Exercises>
1. Translate this sentence from the message about module script loading into Spanish: "In the context of an application, scripts that have no temporal dependency with other scripts loaded in the same document are rare beasts."
2. According to the message about module script loading, when is a script with the defer attribute executed?
3. Summarize the message about module script loading in two sentences.

Le 12/06/2014 16:43, Domenic Denicola a écrit :
Also, David: <module>s are not named; you cannot import them. Check out https://github.com/dherman/web-modules/blob/master/module-tag/explainer.md
Thanks, that's the context I was missing.

I'm uncomfortable with the "async" part of the proposal as currently (under?)specified. Sharing my thought process.

Async loading prevents the rendering blocking problem, but creates another problem. async loading isn't an end in and of itself. As far as I'm concerned, I never use script@async for app initialization code (which is the target of the <script type="module"> proposal) because it offers no guarantee on whether the script will be executed before or after the HTML is fully parsed. I'm a big fan of script@defer though, because I have a clear idea of loading order (which will be covered by modules, so unimportant for the topic at hand) as well as when the script will be executed (when the HTML is fully parsed and DOM is complete, but before the DOMContentLoaded event)

I'm extremely interested in how other devs use the @async attribute in practice. In the context of an application, scripts that have no temporal dependency with other scripts loaded in the same document are rare beasts.

Back to <script type="module">, I'm not sold on arbitrary "async" loading if it forces me to add this boilerplate:
    // assuming function loadApp(){}
    if(document.readyState === "loading")
        document.addEventListener('DOMContentLoaded', loadApp)
    else
        loadApp();

A @defer semantics for <script type="module"> might make more sense and not force all devs to add the above boilerplate to make sure their code loading is robust to the laws of physics. If people want to execute scripts before the HTML is fully parsed they can just use regular <script>.

Entries taken from a collection:
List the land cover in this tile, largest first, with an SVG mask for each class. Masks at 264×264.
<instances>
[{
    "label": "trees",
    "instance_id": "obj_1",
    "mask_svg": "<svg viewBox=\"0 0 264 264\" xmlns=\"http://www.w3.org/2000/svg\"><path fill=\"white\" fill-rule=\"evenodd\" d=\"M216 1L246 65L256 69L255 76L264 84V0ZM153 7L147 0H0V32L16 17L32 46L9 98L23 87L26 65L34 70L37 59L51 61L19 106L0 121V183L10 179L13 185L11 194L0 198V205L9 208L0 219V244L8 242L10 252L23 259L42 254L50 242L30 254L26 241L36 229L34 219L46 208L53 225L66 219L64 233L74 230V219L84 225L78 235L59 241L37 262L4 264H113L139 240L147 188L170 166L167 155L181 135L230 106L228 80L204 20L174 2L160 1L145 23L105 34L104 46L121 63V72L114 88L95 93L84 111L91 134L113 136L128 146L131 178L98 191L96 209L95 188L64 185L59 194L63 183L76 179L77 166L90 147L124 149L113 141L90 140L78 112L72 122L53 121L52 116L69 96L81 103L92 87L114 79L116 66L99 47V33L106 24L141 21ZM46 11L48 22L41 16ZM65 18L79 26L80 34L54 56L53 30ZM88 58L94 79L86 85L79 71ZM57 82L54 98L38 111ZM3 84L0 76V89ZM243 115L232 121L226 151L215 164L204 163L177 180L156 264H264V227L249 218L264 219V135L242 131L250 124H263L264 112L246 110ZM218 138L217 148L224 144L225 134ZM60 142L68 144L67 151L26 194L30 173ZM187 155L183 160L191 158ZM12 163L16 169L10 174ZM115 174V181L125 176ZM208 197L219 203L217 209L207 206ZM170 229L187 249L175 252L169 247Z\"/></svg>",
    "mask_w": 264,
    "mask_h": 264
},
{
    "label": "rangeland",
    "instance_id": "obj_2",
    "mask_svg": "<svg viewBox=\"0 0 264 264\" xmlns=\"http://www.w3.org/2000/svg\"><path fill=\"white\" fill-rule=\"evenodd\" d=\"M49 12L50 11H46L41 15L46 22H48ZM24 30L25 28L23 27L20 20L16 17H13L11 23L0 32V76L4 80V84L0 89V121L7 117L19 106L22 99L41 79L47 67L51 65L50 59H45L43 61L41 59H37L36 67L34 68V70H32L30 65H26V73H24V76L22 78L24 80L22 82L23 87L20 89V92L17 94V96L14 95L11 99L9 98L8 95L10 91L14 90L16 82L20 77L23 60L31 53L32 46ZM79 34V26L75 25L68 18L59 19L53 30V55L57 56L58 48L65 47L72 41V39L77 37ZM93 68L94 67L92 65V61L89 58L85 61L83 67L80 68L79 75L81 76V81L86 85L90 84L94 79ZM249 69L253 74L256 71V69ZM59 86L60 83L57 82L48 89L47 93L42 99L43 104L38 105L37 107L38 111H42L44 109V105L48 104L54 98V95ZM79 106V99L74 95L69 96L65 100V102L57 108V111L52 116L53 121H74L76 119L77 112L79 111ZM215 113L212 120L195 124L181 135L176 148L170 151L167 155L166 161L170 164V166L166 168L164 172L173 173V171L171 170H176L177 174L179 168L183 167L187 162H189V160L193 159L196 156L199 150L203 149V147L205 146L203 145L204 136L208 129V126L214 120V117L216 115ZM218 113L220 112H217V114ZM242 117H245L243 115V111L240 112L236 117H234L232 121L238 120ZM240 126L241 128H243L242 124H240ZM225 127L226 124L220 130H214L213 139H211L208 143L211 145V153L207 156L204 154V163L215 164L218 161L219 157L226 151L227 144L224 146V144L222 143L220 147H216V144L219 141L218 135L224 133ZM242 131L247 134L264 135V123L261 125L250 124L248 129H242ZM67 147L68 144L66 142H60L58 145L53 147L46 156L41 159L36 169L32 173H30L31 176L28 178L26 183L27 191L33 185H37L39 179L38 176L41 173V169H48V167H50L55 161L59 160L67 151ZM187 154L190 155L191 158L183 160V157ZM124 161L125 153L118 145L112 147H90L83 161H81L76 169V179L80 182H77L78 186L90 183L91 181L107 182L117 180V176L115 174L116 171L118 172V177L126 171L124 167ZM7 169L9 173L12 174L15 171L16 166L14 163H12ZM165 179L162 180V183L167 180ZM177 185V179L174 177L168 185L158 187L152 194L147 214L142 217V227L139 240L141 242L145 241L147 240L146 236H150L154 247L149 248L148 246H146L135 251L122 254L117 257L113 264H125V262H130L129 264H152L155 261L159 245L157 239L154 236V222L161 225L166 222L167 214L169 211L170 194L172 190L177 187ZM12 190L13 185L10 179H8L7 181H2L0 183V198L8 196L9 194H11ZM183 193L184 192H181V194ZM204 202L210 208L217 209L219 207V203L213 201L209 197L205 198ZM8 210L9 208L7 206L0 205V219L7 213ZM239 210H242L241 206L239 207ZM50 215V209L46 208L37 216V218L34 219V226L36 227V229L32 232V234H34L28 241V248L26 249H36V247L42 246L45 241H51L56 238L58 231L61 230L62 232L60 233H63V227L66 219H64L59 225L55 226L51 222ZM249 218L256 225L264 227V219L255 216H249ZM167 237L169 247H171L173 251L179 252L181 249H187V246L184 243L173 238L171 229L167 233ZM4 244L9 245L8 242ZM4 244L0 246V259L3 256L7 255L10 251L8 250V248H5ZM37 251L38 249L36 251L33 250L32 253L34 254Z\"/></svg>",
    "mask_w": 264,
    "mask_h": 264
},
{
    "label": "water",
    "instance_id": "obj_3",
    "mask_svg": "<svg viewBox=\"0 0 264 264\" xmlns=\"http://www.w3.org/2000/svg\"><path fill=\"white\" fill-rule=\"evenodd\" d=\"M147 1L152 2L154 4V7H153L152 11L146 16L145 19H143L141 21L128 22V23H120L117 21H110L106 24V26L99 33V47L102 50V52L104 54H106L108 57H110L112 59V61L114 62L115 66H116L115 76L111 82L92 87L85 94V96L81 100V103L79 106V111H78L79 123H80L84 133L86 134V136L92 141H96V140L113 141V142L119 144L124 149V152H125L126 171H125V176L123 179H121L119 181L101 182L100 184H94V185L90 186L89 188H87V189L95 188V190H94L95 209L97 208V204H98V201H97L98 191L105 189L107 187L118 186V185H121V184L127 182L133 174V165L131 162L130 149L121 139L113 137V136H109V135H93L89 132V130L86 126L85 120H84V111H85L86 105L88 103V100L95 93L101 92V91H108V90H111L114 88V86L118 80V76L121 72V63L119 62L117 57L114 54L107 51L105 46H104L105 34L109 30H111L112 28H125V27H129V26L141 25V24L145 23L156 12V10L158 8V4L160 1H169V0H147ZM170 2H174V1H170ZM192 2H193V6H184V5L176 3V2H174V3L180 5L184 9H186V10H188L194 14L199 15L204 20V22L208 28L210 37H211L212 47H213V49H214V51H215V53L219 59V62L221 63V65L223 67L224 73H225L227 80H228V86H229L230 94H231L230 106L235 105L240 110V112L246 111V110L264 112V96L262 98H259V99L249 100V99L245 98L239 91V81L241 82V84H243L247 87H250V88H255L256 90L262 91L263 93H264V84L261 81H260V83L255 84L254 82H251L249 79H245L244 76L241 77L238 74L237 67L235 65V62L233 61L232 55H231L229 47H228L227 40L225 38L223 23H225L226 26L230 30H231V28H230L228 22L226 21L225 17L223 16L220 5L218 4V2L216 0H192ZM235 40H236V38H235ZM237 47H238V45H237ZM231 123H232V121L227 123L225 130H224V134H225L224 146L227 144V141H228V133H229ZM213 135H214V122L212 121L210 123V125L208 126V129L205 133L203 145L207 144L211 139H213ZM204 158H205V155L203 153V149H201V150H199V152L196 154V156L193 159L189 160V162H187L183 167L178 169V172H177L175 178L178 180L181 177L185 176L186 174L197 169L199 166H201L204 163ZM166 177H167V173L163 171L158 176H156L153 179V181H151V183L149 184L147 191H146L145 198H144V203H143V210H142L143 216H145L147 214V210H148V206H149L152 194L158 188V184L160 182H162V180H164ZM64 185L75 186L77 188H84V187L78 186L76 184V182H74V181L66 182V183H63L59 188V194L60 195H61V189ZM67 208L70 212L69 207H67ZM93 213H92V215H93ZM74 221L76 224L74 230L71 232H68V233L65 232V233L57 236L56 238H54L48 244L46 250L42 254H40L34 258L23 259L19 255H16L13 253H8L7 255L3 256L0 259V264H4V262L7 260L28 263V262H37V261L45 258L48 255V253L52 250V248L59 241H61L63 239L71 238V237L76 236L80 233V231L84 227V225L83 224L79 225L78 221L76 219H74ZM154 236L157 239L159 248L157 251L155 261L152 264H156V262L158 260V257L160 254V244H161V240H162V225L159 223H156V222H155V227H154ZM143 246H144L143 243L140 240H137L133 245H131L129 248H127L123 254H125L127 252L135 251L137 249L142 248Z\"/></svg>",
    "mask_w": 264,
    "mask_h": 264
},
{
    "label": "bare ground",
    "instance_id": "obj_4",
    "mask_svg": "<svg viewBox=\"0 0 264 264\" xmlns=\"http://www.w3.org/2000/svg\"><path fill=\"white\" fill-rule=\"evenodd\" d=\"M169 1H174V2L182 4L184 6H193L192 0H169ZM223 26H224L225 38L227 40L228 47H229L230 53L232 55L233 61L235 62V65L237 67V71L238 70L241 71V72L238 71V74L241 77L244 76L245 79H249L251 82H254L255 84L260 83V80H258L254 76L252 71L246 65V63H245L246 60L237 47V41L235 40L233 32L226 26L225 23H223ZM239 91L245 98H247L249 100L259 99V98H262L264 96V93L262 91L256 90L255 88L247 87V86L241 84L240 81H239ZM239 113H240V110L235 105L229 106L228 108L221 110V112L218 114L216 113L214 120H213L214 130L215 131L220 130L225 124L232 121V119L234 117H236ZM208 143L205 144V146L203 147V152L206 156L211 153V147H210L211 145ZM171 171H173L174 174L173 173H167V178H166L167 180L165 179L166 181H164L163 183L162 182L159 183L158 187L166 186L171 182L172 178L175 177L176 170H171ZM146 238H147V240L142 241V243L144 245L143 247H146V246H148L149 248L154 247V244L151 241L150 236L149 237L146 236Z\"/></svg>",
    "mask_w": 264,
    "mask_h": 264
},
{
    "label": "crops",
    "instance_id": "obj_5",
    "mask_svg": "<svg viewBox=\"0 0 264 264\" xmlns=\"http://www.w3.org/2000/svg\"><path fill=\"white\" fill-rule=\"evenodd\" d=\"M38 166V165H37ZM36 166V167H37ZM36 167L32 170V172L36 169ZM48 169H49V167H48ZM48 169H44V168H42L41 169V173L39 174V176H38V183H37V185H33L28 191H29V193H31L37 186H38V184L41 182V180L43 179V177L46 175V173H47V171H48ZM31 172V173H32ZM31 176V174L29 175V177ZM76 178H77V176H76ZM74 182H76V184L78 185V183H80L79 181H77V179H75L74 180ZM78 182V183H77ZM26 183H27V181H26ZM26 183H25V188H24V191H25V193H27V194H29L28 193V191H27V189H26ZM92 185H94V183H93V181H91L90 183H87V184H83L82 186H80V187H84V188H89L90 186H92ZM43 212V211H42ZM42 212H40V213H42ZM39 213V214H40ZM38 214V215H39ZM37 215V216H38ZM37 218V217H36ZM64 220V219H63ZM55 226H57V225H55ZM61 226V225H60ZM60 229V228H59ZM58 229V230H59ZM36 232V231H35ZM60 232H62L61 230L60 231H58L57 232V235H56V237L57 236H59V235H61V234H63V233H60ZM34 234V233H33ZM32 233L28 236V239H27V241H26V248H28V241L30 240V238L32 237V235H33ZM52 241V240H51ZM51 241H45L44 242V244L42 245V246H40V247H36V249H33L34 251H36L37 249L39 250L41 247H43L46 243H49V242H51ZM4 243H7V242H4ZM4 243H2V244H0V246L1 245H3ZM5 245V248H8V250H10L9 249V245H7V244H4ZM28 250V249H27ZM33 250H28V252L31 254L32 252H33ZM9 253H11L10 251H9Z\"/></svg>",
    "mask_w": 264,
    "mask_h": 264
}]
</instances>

Solutions to the exercise>
1. En el contexto de una aplicación, los scripts que no tienen ninguna dependencia temporal con otros scripts cargados en el mismo documento son bichos raros.

2. When the HTML is fully parsed and the DOM is complete, but before the DOMContentLoaded event.

3. The writer is uncomfortable with the "async" part of the <script type="module"> proposal, because async loading gives no guarantee on whether a script runs before or after the HTML is fully parsed and would force developers to add boilerplate. The writer suggests that @defer semantics might make more sense for module scripts, since anyone wanting execution before parsing finishes can use a regular <script>.